- TASK DESCRIPTION: Search the records that follow and extract every line containing the string "Ràng".

[MATERIAL SUPPLIED — start]

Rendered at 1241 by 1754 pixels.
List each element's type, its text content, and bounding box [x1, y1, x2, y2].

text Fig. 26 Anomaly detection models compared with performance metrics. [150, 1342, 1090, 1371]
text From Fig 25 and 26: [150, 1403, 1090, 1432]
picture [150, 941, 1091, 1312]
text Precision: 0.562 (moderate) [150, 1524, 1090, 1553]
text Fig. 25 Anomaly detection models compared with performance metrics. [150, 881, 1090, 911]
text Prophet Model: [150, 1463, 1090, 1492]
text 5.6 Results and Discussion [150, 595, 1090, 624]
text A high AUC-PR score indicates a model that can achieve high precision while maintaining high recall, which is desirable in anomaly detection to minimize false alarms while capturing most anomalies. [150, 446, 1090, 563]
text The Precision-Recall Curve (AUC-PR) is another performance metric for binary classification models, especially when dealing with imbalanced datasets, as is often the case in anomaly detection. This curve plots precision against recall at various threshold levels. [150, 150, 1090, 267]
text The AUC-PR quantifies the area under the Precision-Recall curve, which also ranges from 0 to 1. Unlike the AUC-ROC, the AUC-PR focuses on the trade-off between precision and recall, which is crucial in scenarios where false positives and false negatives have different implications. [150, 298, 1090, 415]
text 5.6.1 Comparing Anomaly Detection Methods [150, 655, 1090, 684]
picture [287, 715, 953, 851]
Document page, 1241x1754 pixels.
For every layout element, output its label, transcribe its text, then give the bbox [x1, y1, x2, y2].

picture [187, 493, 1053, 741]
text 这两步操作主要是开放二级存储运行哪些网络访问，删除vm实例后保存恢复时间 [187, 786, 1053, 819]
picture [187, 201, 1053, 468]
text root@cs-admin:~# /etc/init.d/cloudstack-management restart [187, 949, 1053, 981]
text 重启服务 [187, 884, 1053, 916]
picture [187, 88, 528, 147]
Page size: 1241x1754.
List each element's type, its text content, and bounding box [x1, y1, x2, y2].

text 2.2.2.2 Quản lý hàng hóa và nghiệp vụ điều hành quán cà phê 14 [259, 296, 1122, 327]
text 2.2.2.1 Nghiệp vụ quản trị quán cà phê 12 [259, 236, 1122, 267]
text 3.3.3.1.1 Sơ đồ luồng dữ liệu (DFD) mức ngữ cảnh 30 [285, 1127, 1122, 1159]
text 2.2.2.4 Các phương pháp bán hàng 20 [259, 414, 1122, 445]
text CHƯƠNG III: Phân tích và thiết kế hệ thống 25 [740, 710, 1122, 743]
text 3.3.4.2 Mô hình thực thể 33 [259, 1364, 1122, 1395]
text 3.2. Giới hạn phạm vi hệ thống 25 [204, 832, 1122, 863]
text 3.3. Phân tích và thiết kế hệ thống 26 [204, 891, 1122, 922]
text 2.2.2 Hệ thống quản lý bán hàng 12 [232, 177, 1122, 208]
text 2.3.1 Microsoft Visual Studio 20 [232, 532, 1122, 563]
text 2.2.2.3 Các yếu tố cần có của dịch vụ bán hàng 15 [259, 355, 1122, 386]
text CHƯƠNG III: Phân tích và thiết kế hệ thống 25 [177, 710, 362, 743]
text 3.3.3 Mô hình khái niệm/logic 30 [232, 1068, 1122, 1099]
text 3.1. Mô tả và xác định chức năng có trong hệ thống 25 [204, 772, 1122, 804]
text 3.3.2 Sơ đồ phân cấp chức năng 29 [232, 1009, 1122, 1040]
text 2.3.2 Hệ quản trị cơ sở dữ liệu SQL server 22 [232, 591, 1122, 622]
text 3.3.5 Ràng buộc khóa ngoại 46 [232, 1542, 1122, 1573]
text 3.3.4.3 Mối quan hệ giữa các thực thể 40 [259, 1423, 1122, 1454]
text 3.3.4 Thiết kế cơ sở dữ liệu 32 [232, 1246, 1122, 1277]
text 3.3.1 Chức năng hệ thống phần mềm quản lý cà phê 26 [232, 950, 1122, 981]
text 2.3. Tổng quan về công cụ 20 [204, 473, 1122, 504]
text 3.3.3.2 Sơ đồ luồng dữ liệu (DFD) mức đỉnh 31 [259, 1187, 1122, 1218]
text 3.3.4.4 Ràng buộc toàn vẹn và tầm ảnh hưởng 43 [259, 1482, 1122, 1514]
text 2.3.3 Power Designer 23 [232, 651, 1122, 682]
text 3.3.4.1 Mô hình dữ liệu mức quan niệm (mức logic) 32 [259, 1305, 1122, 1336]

[MATERIAL SUPPLIED — finish]

- WRITTEN SOLUTION:
text 3.3.5 Ràng buộc khóa ngoại 46 [232, 1542, 1122, 1573]
text 3.3.4.4 Ràng buộc toàn vẹn và tầm ảnh hưởng 43 [259, 1482, 1122, 1514]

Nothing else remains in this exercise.